Mr Gill said the council was simply trying to follow due process and a curfew was a reasonable starting point. “For years the situation has been 24 hours, seven days a week of flying. We’ve been hard-pressed to find an airport in Australia that operates like that. Not even Sydney operates like that,’’ he said. Peninsula Aero Club president Jack Vevers said it was an extraordinary situation based on the dislike of the airfield by a “vocal minority” within the community.

“What (council) did unexpectedly and without warning was they walked in and dropped all these stop-work notices on ourselves at the aero club and a number of businesses that operate at the airport and have been operating for more than half a century,” Mr Vevers said.

“It was brutal and abrupt with no explanation other than a few lines in these letters which were technically poorly produced.”

He said a “minor planning issue” had been turned into a huge social problem that threatened the livelihoods of 100 people working at the site.

“Many businesses have been here for so long they transcend the planning scheme. But you can’t just suddenly walk in and close them up,” Mr Vevers said.

Helicopter Resources managing director Bill English said the “cease and desist” notice would prevent his business from maintaining helicopters on site.

“It so happens we don’t have anything in the workshop at the moment but it will affect our *future,” Mr English said. “We have another workshop in Hobart so that’s always an option (to relocate work there) but that would be *disruptive to a lot of people.” Mr Vevers said the airfield was of vital importance to the Mornington Peninsula, which had a population of 164,000 but received seven million visitors a year.

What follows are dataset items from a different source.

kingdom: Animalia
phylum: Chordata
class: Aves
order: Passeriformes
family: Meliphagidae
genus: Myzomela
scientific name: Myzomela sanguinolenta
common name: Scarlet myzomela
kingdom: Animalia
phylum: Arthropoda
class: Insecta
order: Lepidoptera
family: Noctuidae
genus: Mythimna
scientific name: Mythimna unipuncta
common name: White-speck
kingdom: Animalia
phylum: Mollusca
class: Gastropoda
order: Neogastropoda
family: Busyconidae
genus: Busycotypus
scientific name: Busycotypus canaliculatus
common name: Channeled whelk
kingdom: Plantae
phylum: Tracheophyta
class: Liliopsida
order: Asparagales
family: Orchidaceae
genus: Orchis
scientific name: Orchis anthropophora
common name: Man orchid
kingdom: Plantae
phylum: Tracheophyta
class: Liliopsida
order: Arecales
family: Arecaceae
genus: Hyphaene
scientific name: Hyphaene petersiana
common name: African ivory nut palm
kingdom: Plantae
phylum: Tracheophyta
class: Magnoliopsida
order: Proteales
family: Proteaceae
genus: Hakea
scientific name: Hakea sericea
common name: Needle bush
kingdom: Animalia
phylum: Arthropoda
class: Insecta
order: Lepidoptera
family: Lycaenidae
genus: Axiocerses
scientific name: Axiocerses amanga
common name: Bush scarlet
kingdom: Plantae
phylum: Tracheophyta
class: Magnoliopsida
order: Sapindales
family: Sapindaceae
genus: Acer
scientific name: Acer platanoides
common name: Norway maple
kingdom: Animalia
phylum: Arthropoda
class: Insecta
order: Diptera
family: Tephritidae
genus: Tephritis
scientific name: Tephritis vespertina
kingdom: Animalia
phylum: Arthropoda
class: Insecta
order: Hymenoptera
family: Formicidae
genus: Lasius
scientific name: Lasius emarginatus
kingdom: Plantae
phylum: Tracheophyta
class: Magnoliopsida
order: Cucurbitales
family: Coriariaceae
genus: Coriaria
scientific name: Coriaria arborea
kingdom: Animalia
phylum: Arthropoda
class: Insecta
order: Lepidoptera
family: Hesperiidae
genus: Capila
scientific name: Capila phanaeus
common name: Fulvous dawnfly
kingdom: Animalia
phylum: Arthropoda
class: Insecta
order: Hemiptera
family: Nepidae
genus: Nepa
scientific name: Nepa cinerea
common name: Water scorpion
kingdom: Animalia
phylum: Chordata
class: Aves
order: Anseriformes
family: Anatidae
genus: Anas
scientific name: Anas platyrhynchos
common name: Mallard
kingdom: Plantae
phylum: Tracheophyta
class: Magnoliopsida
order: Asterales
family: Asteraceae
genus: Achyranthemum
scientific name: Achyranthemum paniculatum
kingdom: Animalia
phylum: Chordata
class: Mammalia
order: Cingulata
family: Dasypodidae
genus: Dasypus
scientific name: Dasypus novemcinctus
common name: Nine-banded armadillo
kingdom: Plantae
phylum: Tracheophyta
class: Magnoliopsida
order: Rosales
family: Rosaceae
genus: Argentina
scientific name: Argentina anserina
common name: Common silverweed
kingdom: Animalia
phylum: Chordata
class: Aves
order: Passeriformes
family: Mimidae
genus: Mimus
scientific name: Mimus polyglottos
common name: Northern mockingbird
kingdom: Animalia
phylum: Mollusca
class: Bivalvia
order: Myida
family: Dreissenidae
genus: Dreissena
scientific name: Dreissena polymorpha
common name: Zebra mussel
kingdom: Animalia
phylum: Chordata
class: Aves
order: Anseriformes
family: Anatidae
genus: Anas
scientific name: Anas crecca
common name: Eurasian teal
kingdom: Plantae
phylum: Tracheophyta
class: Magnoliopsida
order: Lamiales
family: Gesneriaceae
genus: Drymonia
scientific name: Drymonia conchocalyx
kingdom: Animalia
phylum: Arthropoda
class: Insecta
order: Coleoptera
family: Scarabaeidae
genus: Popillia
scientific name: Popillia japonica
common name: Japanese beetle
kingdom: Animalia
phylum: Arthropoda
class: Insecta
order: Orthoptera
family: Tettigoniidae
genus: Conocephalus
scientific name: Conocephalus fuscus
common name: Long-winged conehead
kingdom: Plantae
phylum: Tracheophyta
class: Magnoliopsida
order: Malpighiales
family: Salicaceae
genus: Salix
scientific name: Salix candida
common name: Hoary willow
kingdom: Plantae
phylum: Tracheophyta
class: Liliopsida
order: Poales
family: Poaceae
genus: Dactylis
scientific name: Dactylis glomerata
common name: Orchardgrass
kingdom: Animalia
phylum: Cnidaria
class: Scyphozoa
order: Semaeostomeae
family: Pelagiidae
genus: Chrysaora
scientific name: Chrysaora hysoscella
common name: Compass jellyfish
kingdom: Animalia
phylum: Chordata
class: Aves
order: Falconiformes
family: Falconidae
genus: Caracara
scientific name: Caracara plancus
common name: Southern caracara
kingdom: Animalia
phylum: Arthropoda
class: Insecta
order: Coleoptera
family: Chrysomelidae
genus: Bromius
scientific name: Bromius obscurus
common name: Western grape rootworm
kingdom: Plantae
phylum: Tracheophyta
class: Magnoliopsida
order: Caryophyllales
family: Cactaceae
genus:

“A lot of things hang off the success of the airport; it’s really having a significant impact on the town,” Mr Vevers said. “People want to trust their council but it’s frightening to think a council has the power to not be looking after people but destroying their livelihoods in such an *abrupt way without discussion.”

Mr Gill denied the council was being manipulated by a vocal minority. “Council’s not influenced by who makes the loudest noise,” he said.

“If there’s anyone who makes a lot of noise it’s the airfield because they don’t like what’s happening.”